## Your instructions
Answer these questions using the figure captions.
(a) How thick is the needle force probe?
(b) During the continuous recording of left ventricular pressure, how much blood was withdrawn, and over how many minutes?
(c) Is the incidence of auxotonic signals higher in the deeper layers or in the superficial layers?

## Selected extract
━━━━━━━━━━

Illustration showing the 2.5 mm thick needle force probe inserted between the myocardial fibres. Also shown is the main direction of the development of contractile force along the axial alignment of the myocardial fibres, along with the perpendicular force vector that acts on the flexible bar within the lateral window, measured by strain gauges mounted on the flexible bar. The fibres are spread during implantation of the probe. Some fibres slip into the lateral window, loading there on the flexible bar. Only those (bright) fibres that are curved around the flexible bar contribute to the signal measured, the innermost curved fibres more than the outer, less curved fibres. In the background are shown the myocardial fibres wrapping around the trunk of the needle probe. Spreading of the tissue is more important in this area than in the indentation of the window.

Figure 2

Continuous recording of left ventricular pressure, one force of the unloading type and one auxotonic force in the left ventricular wall, and left ventricular outer diameter during the withdrawal of 2 litres of blood within 15 minutes. Note the typical shapes of the unloading and auxotonic types of tensile forces. Note also that the auxotonic force increases while the ventricular diameter decreases.

Figure 3

Cross sections through two sites of implantation of force probes into the left ventricular wall. The left panel shows the alignment of the fibres running parallel to the epicardium. In this area, the measured signal was of the unloading type. The right panel, in contrast, shows fibres that take a strongly oblique and transmural course. A signal of the auxotonic type was measured at this site. Note that the zone of implantation in the right section from near the left ventricular base is situated beyond the mid-layers, whereas in the left section it is situated at the limits of the outer to the mid-third of the wall. The incidence of auxotonic signals is higher in the deeper than in the superficial layers.

Figure 4

Response of the diastolic (upper), systolic (middle), and developed (lower) tensile force of the unloading (left) and auxotonic (right) type (1) during inflation of the balloon in the aortic root, the addition of (2) 15 μg/min dobutamine (Dobu), (3) 200 μg thiopental, and (4) 1.5 (0.7) l of saline given intravenously within 15 minutes, and (5) fast withdrawal of the first 2 l of blood from the left atrium. Notice the significant changes in the averaged systolic auxotonic signal during inotropic interventions and the almost missing changes in the systolic auxotonic signal on withdrawal of volume. The differences in both signals are most significant in developed force. *p < 0.05; **p < 0.01.

Figure 5

Changes in the velocities in rise (upper) and drop (lower) of the unloading type (left) and auxotonic type (right) of tensile force (1) during an acute increase in left ventricular outflow resistance, addition of (2) 15 μg/min dobutamine (Dobu) and (3) 200 μg thiopental, both given intravenously, and (4) 1.5 (0.7) l saline given intravenously, and (5) withdrawal of the first 2 l of blood within 10 (23) minutes from the left atrium. Note the particularly significant response to inotropic interventions. *p < 0.05; **p < 0.01.

Figure 6

(A) Histogram of the duration of contractile activity versus slope in tensile force. The duration of activity is the time from the onset at the peak of the R wave until the corresponding level of tensile force has been reached at the end of systole. The duration of contractile activity was short in the unloading type of force (left) and long in the auxotonic type (right). The number of curves counted in the graph is the number of the measuring sites in all animals times four, since at each site measurements were made during two heart cycles, each at two extreme states of ventricular filling. (B) Systolic intervals from the peak of the R wave to the maximum velocity of rise in tensile force, the onset of fibre shortening, the end of fibre shortening, the maximum velocity of the drop in force during relaxation, and the end of activity when force reaches the same level as during the peak of the R wave. Note that only the duration of the last systolic interval in the auxotonic signal is significantly different from that in the unloading type of signal. *p < 0.01.

━━━━━━━━━━

## Material supplied

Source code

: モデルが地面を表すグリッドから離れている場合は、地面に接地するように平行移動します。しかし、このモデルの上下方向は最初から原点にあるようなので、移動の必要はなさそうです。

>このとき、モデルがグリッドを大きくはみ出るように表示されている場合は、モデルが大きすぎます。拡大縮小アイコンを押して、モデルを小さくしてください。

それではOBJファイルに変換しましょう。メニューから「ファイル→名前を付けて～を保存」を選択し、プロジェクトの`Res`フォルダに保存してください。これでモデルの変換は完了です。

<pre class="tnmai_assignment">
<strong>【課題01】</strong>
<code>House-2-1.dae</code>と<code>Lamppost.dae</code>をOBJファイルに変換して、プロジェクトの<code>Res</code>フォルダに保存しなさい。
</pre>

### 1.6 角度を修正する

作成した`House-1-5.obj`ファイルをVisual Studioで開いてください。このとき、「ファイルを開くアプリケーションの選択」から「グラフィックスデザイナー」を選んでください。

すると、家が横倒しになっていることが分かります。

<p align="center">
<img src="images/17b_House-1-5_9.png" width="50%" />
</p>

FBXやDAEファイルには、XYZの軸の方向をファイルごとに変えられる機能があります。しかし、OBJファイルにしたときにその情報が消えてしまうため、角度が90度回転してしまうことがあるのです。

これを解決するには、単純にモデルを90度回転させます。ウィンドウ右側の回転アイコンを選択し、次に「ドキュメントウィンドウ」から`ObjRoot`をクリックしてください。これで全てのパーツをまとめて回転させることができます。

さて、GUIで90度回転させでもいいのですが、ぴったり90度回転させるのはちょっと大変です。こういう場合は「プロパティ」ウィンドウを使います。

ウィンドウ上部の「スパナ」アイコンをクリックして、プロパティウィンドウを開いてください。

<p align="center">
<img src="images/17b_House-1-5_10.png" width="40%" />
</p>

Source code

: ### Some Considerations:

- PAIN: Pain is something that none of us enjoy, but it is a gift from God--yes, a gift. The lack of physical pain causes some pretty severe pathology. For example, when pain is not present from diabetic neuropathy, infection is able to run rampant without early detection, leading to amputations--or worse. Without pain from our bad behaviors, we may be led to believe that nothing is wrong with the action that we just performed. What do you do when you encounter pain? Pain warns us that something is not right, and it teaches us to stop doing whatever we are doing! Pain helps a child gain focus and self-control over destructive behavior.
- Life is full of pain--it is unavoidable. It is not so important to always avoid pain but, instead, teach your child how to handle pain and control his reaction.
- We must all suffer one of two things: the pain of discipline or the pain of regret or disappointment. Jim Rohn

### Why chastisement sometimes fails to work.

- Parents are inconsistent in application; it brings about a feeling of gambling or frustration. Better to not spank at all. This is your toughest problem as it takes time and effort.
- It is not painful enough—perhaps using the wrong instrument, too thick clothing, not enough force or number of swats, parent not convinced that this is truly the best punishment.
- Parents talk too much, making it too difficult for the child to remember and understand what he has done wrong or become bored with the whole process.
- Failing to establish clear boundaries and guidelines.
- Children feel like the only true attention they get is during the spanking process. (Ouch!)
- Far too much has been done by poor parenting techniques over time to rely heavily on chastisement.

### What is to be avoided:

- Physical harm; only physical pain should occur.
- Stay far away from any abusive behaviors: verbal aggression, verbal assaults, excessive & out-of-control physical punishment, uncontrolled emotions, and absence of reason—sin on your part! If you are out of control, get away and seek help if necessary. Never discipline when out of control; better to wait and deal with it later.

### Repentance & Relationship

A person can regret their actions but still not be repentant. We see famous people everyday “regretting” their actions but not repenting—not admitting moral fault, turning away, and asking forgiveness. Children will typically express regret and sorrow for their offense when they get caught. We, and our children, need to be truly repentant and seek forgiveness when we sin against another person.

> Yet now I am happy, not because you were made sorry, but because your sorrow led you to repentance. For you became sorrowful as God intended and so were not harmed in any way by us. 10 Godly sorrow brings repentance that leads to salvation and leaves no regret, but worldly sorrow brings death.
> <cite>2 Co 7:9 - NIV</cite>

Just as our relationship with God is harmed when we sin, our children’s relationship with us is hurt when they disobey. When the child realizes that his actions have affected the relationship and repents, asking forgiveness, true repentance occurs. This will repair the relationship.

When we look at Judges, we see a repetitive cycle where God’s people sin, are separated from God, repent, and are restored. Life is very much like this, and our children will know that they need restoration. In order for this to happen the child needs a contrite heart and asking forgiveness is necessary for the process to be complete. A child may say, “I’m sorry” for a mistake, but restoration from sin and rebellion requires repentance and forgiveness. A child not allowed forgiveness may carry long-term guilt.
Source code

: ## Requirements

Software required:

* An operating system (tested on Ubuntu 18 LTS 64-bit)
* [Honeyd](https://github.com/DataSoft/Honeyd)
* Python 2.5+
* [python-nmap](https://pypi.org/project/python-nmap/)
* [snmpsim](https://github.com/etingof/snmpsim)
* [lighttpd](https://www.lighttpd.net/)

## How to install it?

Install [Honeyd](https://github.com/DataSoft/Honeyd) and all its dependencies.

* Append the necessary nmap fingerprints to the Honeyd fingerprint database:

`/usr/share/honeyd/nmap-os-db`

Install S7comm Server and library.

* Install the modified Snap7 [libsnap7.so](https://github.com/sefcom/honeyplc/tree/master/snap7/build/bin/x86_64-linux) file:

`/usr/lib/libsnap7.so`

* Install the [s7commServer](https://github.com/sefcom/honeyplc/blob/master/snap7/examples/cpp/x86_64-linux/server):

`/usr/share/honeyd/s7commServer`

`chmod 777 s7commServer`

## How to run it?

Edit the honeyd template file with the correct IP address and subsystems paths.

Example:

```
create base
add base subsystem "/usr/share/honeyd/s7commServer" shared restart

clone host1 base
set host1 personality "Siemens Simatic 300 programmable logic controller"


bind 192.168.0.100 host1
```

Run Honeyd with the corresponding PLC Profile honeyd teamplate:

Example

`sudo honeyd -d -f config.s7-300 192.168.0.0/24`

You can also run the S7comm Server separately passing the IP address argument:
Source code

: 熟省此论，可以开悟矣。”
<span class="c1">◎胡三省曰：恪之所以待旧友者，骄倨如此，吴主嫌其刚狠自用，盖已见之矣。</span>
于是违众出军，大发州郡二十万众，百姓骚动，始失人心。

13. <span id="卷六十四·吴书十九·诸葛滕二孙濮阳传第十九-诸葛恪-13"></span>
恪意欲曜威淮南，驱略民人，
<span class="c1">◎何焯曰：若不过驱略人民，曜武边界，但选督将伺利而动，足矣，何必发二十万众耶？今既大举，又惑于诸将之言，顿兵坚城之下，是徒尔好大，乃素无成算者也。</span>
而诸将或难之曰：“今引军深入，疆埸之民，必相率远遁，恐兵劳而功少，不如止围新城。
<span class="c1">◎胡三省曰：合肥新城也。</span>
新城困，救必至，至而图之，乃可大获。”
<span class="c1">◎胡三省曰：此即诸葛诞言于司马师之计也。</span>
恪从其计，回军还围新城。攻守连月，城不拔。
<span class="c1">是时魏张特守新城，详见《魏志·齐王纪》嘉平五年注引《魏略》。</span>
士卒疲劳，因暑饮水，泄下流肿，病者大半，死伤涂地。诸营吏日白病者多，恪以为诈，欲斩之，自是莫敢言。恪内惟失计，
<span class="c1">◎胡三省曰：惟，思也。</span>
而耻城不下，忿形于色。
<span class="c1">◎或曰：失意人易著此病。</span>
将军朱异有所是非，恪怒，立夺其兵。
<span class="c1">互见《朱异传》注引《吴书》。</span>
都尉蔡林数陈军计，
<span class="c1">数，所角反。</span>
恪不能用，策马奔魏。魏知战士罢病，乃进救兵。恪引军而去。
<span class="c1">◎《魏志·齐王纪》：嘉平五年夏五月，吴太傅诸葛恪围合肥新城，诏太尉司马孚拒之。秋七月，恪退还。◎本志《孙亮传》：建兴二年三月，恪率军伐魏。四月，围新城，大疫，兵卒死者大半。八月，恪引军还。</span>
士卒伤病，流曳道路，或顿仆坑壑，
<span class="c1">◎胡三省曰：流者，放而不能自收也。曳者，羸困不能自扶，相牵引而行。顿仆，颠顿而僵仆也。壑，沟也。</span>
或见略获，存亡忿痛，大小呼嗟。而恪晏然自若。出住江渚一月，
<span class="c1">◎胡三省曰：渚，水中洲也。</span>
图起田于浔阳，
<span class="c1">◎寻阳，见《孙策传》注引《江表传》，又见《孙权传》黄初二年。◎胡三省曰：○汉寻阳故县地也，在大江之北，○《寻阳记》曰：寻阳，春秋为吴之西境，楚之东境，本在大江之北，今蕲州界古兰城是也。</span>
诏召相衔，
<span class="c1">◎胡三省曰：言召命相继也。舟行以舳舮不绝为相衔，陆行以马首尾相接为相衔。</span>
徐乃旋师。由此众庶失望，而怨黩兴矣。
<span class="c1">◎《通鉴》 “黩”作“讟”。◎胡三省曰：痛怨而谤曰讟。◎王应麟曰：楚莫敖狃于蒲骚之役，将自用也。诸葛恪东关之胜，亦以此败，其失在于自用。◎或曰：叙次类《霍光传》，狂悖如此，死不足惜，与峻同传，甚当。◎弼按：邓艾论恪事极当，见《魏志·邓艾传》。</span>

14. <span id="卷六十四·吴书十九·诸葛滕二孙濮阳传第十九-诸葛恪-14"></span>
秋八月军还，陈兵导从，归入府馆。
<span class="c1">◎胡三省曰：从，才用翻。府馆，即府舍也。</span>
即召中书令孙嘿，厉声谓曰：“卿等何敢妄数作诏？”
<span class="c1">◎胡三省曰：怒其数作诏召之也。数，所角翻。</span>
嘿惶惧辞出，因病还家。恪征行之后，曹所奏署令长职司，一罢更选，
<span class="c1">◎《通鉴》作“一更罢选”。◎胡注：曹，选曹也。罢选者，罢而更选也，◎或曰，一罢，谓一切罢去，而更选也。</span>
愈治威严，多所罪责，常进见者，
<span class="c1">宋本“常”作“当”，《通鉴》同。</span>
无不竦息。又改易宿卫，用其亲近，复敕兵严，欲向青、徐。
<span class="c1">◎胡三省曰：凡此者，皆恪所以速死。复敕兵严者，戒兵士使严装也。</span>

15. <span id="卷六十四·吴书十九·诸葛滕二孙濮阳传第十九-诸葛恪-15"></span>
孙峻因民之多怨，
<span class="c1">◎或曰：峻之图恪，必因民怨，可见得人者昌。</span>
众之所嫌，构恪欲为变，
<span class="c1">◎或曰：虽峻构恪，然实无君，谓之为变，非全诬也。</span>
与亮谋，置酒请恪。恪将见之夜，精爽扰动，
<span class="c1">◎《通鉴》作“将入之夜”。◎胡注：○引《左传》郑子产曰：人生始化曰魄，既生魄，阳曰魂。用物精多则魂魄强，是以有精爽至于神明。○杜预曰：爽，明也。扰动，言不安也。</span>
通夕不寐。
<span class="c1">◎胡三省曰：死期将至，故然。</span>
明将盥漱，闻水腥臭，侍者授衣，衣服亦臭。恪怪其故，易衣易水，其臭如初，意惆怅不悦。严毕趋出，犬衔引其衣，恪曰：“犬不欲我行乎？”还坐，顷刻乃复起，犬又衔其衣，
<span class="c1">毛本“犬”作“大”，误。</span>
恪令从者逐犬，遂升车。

━━━━━━━━━━

## Solution for this problem
(a) 2.5 mm
(b) 2 liters, over 15 minutes
(c) In the deeper layers